The current Post-ABC poll was weighted by demographics and also by the latest CDC estimate for the share of adults who have received at least one coronavirus shot. Previous surveys did not include this adjustment, although the poll’s findings of increasing concern about contracting the virus and reduced vaccine hesitancy are consistent regardless of whether the adjustment is applied.
Perceptions of vaccine safety and effectiveness are critical predictors of behavior, and unvaccinated Americans hold widespread doubts about the coronavirus vaccines on both fronts.
The FDA and the CDC have said the vaccines are safe, and the percentage of unvaccinated people hospitalized with covid-19 is far higher than the percentage of those who are vaccinated. Still, more than 7 in 10 unvaccinated adults say they are not confident the vaccines are safe and a similar majority lack confidence that they are effective in preventing serious illness and death from the coronavirus.
And while concerns about becoming infected have risen since June, 6 in 10 unvaccinated Americans say they are at “low risk” or “no risk” of getting sick from the coronavirus, a view that has stymied public health officials’ efforts to convince people of the benefits of getting vaccinated.
Roughly 6 in 10 unvaccinated adults say the information they’ve heard and read about the coronavirus vaccines has not swayed them for or against it, but notably just 4 percent say they’ve heard information that moves them toward vaccination, while 33 percent say they heard things that moved them against getting vaccinated. Similarly, 16 percent of unvaccinated people say the FDA’s approval of the Pfizer vaccine makes them more likely to get a shot, while 82 percent say it makes no difference.
But personal connections also matter, with 58 percent of vaccinated people saying people who care about them encouraged them to receive it, compared with 16 percent of unvaccinated people saying they had been prodded to take the vaccine. Most unvaccinated Americans say people that care about them “stayed out of it.”

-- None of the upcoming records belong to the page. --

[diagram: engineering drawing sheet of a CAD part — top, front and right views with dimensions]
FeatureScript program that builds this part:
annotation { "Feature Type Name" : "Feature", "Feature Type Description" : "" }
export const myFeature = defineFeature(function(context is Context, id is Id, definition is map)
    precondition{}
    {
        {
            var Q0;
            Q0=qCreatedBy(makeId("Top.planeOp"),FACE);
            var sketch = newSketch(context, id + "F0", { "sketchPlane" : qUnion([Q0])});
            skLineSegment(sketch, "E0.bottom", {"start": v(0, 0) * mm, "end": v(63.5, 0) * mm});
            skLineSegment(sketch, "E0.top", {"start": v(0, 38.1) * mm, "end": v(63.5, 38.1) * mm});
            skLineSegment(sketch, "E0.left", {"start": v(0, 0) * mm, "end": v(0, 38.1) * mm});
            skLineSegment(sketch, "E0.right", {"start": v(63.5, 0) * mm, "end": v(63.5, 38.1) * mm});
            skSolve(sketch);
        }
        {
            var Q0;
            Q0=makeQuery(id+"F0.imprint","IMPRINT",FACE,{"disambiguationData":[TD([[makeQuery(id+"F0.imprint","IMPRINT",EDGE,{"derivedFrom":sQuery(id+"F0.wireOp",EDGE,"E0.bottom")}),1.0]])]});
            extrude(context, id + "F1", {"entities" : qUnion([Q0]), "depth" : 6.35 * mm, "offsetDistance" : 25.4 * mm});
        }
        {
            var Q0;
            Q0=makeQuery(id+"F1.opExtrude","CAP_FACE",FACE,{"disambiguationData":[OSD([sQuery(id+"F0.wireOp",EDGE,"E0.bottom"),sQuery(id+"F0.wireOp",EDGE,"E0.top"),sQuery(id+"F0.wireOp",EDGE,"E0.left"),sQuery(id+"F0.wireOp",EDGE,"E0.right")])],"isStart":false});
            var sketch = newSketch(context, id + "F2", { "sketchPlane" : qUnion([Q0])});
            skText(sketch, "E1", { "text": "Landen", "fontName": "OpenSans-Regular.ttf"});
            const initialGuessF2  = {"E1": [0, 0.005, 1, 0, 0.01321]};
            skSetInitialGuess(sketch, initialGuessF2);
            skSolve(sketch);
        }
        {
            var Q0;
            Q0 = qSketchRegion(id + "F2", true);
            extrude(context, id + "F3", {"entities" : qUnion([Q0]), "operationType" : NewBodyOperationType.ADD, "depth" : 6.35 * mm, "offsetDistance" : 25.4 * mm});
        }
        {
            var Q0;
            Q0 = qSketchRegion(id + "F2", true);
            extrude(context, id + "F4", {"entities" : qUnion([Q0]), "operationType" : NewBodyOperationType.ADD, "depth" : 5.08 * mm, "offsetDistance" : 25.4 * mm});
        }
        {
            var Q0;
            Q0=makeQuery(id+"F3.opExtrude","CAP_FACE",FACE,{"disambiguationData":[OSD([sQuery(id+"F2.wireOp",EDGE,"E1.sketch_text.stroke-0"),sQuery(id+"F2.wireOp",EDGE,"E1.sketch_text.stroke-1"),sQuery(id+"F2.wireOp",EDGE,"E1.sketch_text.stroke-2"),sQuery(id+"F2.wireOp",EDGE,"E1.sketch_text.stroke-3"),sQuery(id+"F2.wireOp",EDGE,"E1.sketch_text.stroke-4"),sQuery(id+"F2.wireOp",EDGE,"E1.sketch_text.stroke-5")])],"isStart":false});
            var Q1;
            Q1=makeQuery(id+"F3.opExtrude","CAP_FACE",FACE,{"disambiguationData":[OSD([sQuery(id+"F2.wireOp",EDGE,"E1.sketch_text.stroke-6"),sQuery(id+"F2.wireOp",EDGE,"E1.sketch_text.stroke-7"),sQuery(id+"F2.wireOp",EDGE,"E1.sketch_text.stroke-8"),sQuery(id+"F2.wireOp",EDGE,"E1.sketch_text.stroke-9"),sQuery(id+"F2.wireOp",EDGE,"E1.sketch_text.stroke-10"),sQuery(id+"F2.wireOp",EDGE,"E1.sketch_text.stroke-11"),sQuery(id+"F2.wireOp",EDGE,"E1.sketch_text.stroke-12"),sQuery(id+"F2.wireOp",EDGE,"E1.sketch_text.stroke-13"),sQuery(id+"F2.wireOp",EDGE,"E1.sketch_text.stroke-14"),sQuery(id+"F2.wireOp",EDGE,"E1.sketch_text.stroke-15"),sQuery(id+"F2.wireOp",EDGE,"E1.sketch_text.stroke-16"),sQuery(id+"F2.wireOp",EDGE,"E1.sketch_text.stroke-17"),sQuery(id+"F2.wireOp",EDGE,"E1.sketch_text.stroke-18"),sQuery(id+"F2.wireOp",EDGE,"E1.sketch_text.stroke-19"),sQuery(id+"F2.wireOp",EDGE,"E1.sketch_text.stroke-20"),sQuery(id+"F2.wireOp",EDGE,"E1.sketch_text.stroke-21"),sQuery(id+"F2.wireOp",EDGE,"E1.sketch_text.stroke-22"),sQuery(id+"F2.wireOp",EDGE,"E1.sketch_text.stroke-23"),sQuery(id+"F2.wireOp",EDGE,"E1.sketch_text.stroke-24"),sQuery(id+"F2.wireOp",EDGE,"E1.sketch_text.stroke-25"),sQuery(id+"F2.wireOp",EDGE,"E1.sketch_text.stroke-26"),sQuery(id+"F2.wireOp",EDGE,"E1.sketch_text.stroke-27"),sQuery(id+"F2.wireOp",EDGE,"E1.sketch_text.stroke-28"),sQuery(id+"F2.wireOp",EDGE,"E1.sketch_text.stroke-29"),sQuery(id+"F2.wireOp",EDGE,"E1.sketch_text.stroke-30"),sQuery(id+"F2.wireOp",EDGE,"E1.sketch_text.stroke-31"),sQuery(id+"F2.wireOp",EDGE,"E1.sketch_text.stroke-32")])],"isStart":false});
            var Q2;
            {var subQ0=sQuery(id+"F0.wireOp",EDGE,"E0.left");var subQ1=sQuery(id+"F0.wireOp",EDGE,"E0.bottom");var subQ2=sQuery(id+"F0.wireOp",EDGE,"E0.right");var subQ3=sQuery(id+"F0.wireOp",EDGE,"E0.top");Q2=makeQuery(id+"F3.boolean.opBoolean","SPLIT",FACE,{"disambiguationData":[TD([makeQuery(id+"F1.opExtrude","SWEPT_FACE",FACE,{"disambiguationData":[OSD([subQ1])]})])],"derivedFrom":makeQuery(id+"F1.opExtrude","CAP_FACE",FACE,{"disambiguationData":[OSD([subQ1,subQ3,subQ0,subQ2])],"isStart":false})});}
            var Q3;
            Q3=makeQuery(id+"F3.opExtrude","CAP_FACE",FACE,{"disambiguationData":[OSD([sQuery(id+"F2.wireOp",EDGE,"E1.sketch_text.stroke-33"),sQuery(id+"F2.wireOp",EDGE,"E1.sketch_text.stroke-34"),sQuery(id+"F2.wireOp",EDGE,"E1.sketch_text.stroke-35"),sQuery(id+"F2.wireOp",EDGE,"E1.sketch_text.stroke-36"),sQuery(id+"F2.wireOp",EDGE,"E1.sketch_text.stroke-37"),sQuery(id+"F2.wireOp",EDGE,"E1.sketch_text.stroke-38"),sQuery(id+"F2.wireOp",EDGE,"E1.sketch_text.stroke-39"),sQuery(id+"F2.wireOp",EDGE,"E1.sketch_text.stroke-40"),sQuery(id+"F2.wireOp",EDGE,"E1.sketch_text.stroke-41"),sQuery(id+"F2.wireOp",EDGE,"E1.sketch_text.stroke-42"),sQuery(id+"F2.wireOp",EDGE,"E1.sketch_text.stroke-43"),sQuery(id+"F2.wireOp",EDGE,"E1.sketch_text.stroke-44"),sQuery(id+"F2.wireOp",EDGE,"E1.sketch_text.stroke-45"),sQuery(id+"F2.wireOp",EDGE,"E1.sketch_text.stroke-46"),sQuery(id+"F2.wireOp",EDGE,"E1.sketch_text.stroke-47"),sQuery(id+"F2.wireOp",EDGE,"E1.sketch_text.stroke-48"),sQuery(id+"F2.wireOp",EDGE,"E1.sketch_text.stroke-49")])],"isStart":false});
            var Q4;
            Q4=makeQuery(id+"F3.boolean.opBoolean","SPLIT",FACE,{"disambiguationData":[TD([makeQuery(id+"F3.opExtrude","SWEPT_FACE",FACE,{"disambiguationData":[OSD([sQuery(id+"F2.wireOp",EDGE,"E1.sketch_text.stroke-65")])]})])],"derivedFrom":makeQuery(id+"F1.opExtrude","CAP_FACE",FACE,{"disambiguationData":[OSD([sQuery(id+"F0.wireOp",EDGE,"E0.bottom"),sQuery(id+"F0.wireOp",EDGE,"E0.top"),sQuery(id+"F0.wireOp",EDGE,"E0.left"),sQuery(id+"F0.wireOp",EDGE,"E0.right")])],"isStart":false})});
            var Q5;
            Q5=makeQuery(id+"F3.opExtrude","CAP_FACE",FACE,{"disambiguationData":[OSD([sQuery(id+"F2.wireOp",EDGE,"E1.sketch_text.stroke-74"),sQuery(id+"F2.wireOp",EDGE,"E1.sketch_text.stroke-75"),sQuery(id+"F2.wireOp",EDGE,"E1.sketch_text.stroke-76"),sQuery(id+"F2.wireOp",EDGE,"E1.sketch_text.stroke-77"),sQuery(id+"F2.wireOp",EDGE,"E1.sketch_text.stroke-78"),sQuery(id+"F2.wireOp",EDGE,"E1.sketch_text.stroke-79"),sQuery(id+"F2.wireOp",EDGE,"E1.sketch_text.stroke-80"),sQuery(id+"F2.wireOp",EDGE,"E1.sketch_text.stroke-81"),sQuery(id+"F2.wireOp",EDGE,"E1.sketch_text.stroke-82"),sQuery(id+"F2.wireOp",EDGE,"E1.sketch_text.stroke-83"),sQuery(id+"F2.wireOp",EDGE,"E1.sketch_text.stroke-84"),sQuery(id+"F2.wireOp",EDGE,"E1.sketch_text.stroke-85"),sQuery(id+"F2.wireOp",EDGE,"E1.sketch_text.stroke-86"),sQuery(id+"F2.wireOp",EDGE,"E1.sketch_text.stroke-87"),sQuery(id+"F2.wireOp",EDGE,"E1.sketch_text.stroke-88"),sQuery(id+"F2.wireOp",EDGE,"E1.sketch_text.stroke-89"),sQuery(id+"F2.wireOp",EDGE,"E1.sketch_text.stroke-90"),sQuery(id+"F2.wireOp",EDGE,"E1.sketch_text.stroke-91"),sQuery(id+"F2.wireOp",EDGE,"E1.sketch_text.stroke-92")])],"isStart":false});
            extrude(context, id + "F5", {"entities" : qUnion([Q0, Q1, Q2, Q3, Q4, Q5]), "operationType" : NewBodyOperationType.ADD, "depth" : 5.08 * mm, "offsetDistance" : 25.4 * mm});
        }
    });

In one notable shift, younger Republicans and Republican-leaning independents have become significantly more willing to get vaccinated since this spring. In April, a 55 percent majority of Republican-leaning adults under 40 said they would probably or definitely not get vaccinated. With the delta variant now circulating widely, the latest poll finds that hesitancy falling to 36 percent among young Republicans, with 48 percent of those under 40 saying they have gotten at least one shot and another 11 percent saying they are likely to do so.
Among Republicans and Republican leaners overall, hesitancy has declined from 40 percent in April to 29 percent in early September, with 61 percent at least partially vaccinated. By comparison, 90 percent of Democrats and Democratic-leaning independents say they have received at least one vaccination.
The Post-ABC poll was conducted by telephone Aug. 29-Sept. 1 among a random national sample of 1,006 adults, with 75 percent reached on cellphone and 25 percent on landline. Overall results have a margin of error of plus or minus 3.5 percentage points. The error margin is 5.5 points for results among the sample of 474 workers who are not self-employed and 7.5 points among the sample of 229 public school parents.